HALICI AHMET URKAY ARKEOLOJİ VE ETNOGRAFYA MÜZESİ
Denizli denince ilk akla gelen meşhur horozu ve Pamukkale travertenleri iken buna son yıllarda ön plana çıkan ve Türk ürünlerini dünyaya tanıtan tekstil ürünleri de eklendi. Ancak 2019 yılından bu yana Denizli’nin dünya turizminde adından sıkça söz ettiren bir özel yeri daha var. O da yine bir tekstilci ‘Halıcı Ahmet Urkay’ın açtığı, Türkiye’nin 2020 özel müzesinden biri olan Arkeoloji ve Etnografya Müzesi.
Bu müzenin ve sahibi Halıcı iken turizm sektörüne geçen Ahmet Urkay’ın hayatı, girişimcilik ruhu taşıyan gençlere örnek olacak cinsten. Fakat biz burada, yıllardır Türk Turizmine hizmet eden Halıcı Ahmet Urkay’ın hayatının yanı sıra, Pamukkale’de bir otel binasını dönüştürerek açtığı ve 5 bine yakın tarihi eserin sergilendiği kendi adını taşıyan Halıcı Ahmet Urkay Arkeoloji ve Etnografya Müzesi’nden söz ediyoruz.

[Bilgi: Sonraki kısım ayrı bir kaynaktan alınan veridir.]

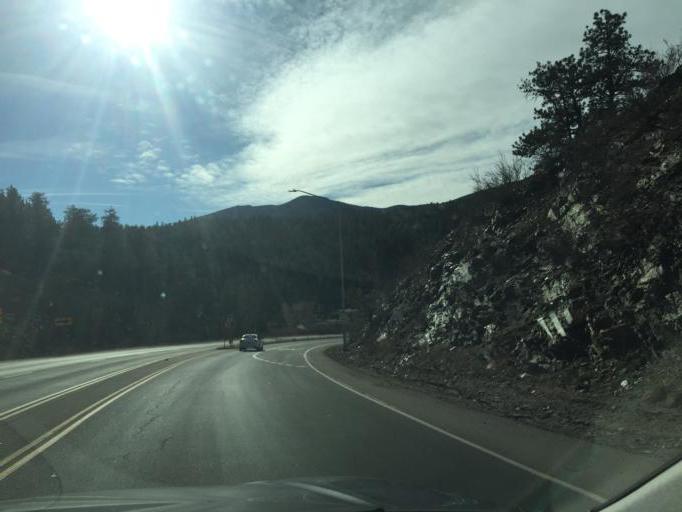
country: US
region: Colorado
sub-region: Jefferson County
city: Evergreen
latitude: 39.4078
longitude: -105.4730
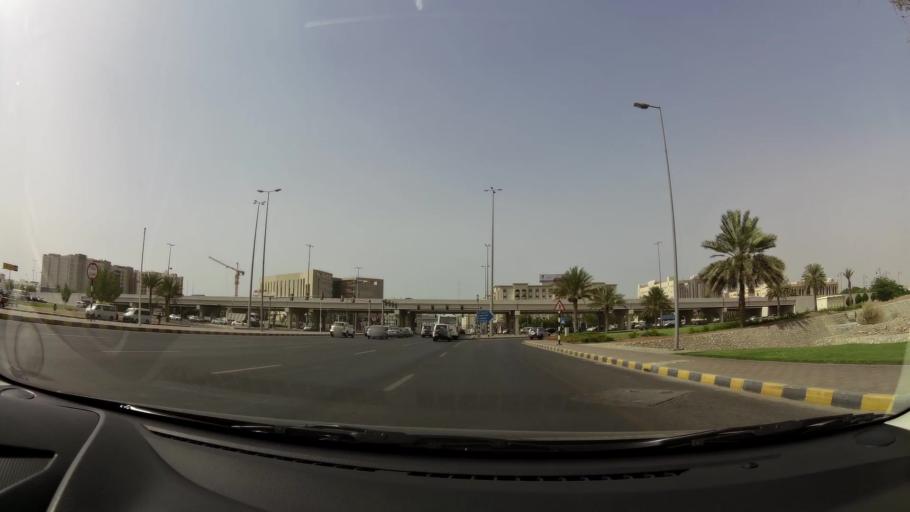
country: OM
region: Muhafazat Masqat
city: Bawshar
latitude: 23.5869
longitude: 58.3826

DENİZLİ’DE DOĞDU, MARMARİS’E TAŞINDI
Denizli’nin Tavas ilçesi Nikfer Mahallesi’nde doğan 85 yaşındaki Ahmet Urkay, halı dokumacılığı ve ticaretinin ardından Muğla’nın Marmaris ilçesine taşınarak burada turizm işletmeciliğine başlamış. Hobi olarak tarihi eser toplayan, daha sonra koleksiyonerlik belgesi alarak bu konuda profesyonelleşen Urkay, topladığı eserleri sergilemek için 2005 yılında Marmaris’te bir müze açtı. Yaptırdığı okullar ve camiler nedeniyle hayırseverliği ile ön plana çıkan Ahmet Urkay, böylece Türk Turizmine benzeri az görülen bir yatırım yapmış oldu.

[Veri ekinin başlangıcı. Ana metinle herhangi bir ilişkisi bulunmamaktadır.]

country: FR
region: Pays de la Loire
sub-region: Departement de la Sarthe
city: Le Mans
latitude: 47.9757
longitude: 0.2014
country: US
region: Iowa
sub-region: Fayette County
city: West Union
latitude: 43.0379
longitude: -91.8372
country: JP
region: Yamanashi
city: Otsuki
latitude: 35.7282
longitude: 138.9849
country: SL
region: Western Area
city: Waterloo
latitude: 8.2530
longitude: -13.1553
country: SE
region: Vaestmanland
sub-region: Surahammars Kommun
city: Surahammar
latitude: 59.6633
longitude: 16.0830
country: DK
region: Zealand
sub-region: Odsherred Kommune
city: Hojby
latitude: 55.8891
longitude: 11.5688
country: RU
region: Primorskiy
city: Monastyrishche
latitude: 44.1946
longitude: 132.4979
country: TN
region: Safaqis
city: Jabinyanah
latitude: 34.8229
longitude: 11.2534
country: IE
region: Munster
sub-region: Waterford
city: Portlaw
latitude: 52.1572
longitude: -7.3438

“BENİM DEĞİL, TÜRK MİLLETİNİN ESERLERİ”
2017 yılında Marmaris’ten Denizli’ye taşınan ‘Halıcı Ahmet Urkay Arkeoloji ve Etnografya Müzesi’nde denizden çıkarılmış yüzlerce yıllık amforalar, daktilolar, kılıçlar, Roma, Helen, Arkaik ve Bizans dönemleriyle Tunç Devri’ne ait eserler yer alıyor. 7-8 bin parçadan oluşan koleksiyonunun yarısına yakının sergilendiği müze için Urkay, “Herkesin bu eserleri gelip görmesini isterim. Bunlar Türk milletinin eserleridir, benim malım değil” ifadesini kullanıyor.
MÜZEDE TARİHE YOLCULUK
Otelden dönüştürülen 3 katlı binada kurulan Halıcı Ahmet Urkay Arkeoloji ve Etnografya Müzesi, ön ve arka bahçesindeki açık teşhir alanları, 8 salonu ve 4 deposunda yaklaşık 5 bin parçadan oluşan eserleri ziyaretçilerine sunuyor. Toplam 2.500 metrekarelik teşhir alanı bulunan müzede; fosiller, Helenistik, Roma ve Bizans dönemlerine ait cam ve bronz eserler sergilenirken, 2. Viyana Kuşatması’ndan kalan Osmanlı hazine sandığı dikkati çeken eserlerin başında geliyor. Ayrıca müzede Denizli’deki kazılarda bulunan ve 8-9 milyon yıllık olduğu düşünülen 3 metre uzunluğundaki fil dişi ile 2 milyon yıllık mamut dişi de mevcut. Her bir salonda tarihin derinliklerinde ziyaretçilerini yolculuğa çıkaran müzede eski fotoğraf makineleri, sikke, çini, bakır, tüfek, gramofon, bindallı, el yazması Kur’an-ı Kerim, takılar ve antik sütun başları da sergileniyor.
Ticarete halı satarak başlayan Ahmet Urkay’ın müzesinin girişinde ziyaretçileri karşılayan 19. ve 20. yüzyıllara ait Anadolu ile Türkmenistan el dokuması halılar ayrıca dikkat çeken eserler arasında.